She used a prince’s multimillion-dollar proceeds from a real estate sale to buy herself a house, bought pricey jewelry with his money and transferred hefty sums out of one of his bank accounts.
But a former lawyer for Brunei’s Prince Jefri Bolkiah told a court Wednesday that all that was part of her job and getting paid for it — not theft, as the prince claims.
Jefri, the so-called “playboy prince” of one of the world’s richest royal families, says Faith Zaman Derbyshire and her husband, attorney Thomas Derbyshire, abused his trust to steal about $7 million from him. They say he owes them $12 million or more in fees and authorized everything they did.
Jefri, the youngest brother of Brunei’s Sultan Hassanal Bolkiah, is renowned for his opulent lifestyle — he once owned more than 2,000 cars and 600 properties, according to a Delaware court ruling.

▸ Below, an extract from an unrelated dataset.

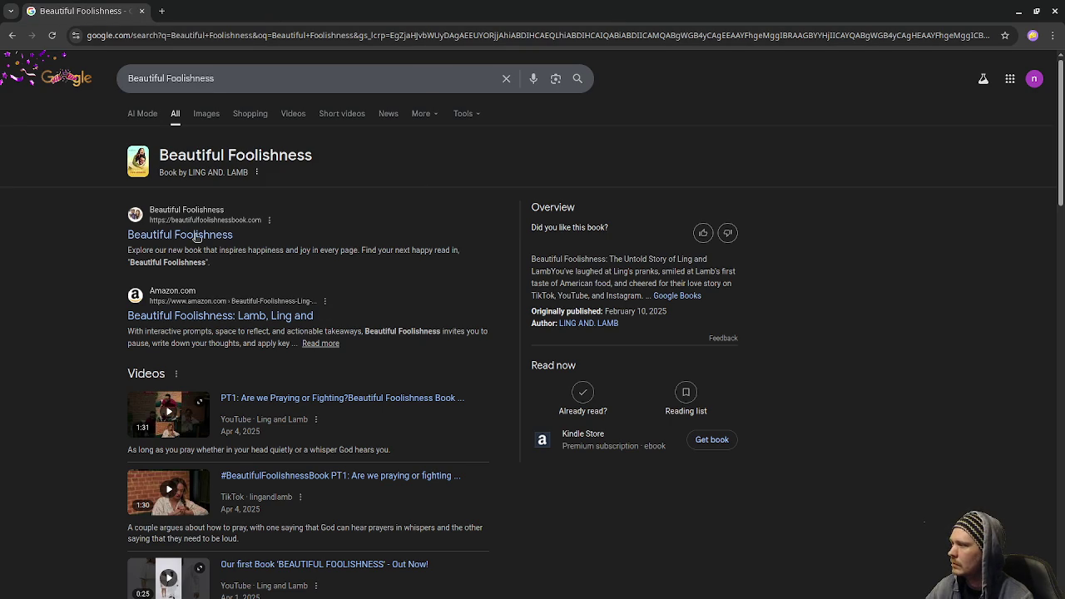
left_click(196, 236)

He’s spent much of the past decade fighting with his brother’s government, which accused Jefri of embezzling nearly $16 billion from Brunei’s state coffers while he was its finance minister, nearly bankrupting the tiny country on the island of Borneo.
Jefri denied any wrongdoing but agreed in 2000 to repay money to Brunei’s investment arm. Amid years of ensuing disputes as the Brunei government pressed him to turn over promised assets, he hired the Derbyshires in 2004. Both were London-based barristers, a British term for lawyers.
Jefri testified last week that he gave them broad powers to handle his legal affairs and help run his businesses, and that he wasn’t aware until later that they used their authority to do such things as buy jewelry with his corporate credit cards.
On Friday, Faith Derbyshire calmly explained a series of transactions the prince is disputing.
She put $5 million from the sale of his Las Vegas ranch toward buying herself a home in Manhattan Beach, Calif., because Jefri told her to “bank the proceeds from the (sale) and use them to discharge the fees that he would pay to me under my retainer,” she said. The retainer amount is in dispute, but both sides say the prince agreed to pay the couple a total of at least 2 million British pounds (now about $3.1 million) a year.
A $100,000 transfer out of one of the prince’s bank accounts was either to pay expenses for one of his properties or reimburse money the couple had already advanced, she said. The Derbyshires ultimately fronted $500,000 for that property and got back only $200,000, she said.
And the $16,000 worth of watches — two Rolexes, one Cartier — she bought with the prince’s money weren’t for her or her husband, but for the royal family, she said.
“Prince Bahar (one of Jefri’s sons) asked me to buy the Cartier one for a particular lady,” she recalled.
The Derbyshires were fired in 2006. Jefri later sued them.
The trial is due to continue next week. It made tabloid headlines after word emerged earlier this month that the prince once kept sexually explicit, life-sized, custom-made statues at a Long Island estate that is part of the globe-trotting backdrop of the dispute.
But the judge has barred any mention of the statues during the trial.